> Excerto do texto
-.-.-

Shaquille O´Neal tem duas características que o tornam singular na NBA. Aliás, até tem mais, mas vamos pegar nestas duas, que exemplificam bem quem foi este jogador. Primeiro, é o jogador com mais alcunhas da história do desporto. Já foi chamado de «Super-Homem», «Disel», «O Grande Aristóteles», «Shaq Daddy» etc etc etc. Curiosamente, foi o próprio quem criou as suas alcunhas. Este era o lado divertido de Shaquille O’Neal.
O lado competidor deste jogador leva-nos ao ponto 2 das características que mais marcam Shaq. Sem grandes reservas, podemos dizer que essa característica é o facto de estarmos a falar do jogador mais dominante na história moderna da NBA. No seu pico simplesmente não havia como travar esta força da natureza.
Shaq era tão dominante que levou a duas mudanças profundas na NBA. Primeiro, levou a liga a reforçar as tabelas de basquetebol. Isto porque o poste destruiu algumas com afundanços. A outra mudança prendeu-se com a criação do «Hack-a-Shaq», estratégia que os adversários do poste adoptavam, fazendo faltas sem bola para o obrigar a ir para a linha de lance livre, onde era francamente mau. Falhou um total de 5 317 lançamentos livre em 11 252 tentados.

-.-.-

> Dados fornecidos
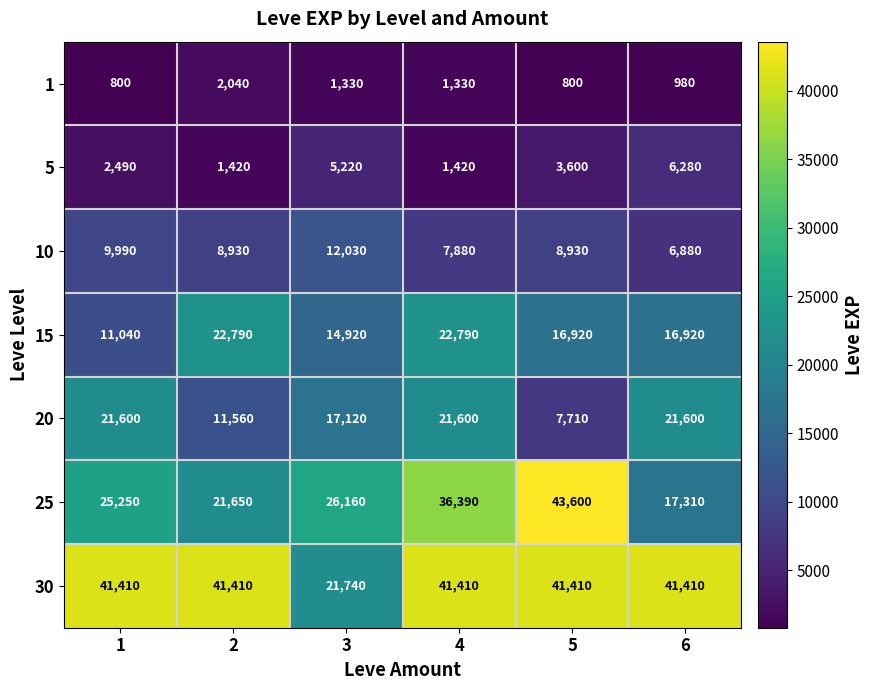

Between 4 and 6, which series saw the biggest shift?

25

-.-.-

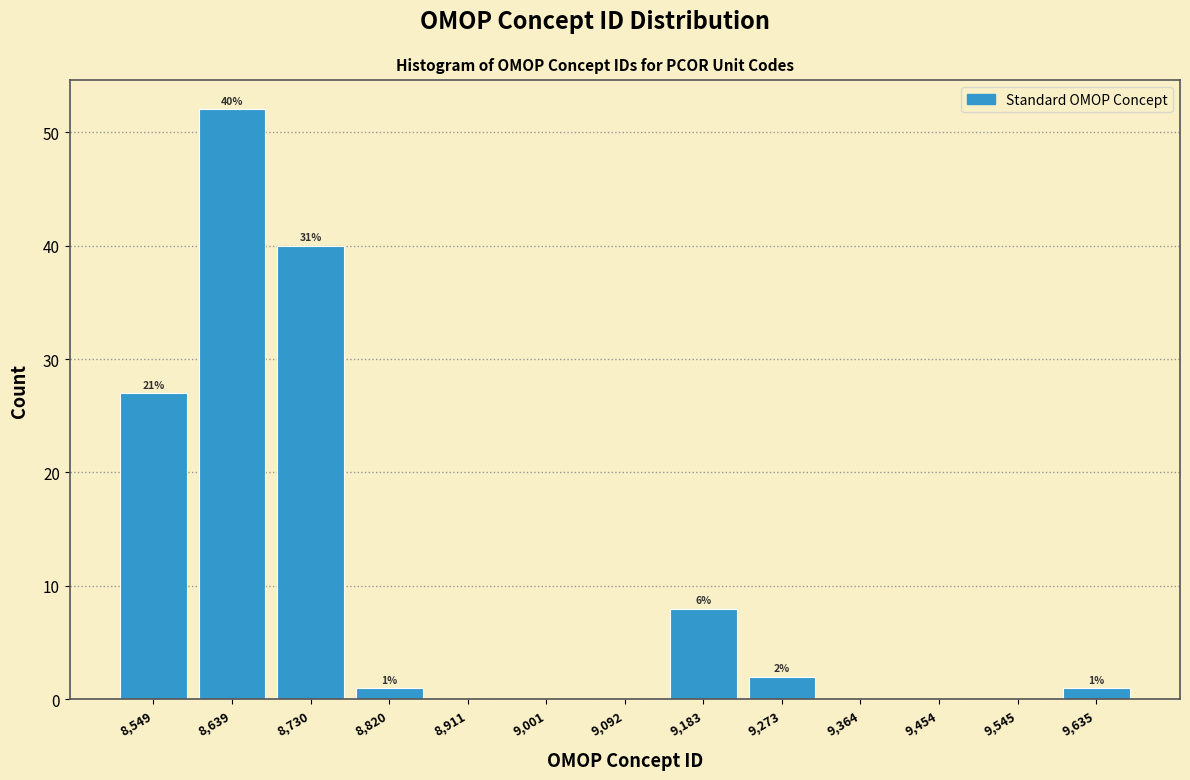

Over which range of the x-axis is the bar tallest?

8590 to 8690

-.-.-

> Tarefas e exercícios
1. Reescreva o trecho do texto sobre Shaquille O'Neal compreendido entre "Shaq era tão" e "11 252 tentados.", inclusive, trocando "afundanços" por "enterradas".
2. De acordo com o texto sobre Shaquille O'Neal, quantos lançamentos livres falhou o jogador e em quantas tentativas?
3. Indique se cada uma das seguintes afirmações está de acordo com o texto sobre Shaquille O'Neal: (a) As alcunhas do jogador foram criadas por outras pessoas. (b) A liga reforçou as tabelas de basquetebol por causa do jogador. (c) O jogador era eficaz na linha de lance livre.

> Respostas por item
1.
Shaq era tão dominante que levou a duas mudanças profundas na NBA. Primeiro, levou a liga a reforçar as tabelas de basquetebol. Isto porque o poste destruiu algumas com enterradas. A outra mudança prendeu-se com a criação do «Hack-a-Shaq», estratégia que os adversários do poste adoptavam, fazendo faltas sem bola para o obrigar a ir para a linha de lance livre, onde era francamente mau. Falhou um total de 5 317 lançamentos livre em 11 252 tentados.

2. Falhou 5 317 lançamentos livres em 11 252 tentados.

3.
(a) Não: "Curiosamente, foi o próprio quem criou as suas alcunhas."
(b) Sim: "Primeiro, levou a liga a reforçar as tabelas de basquetebol."
(c) Não: "onde era francamente mau"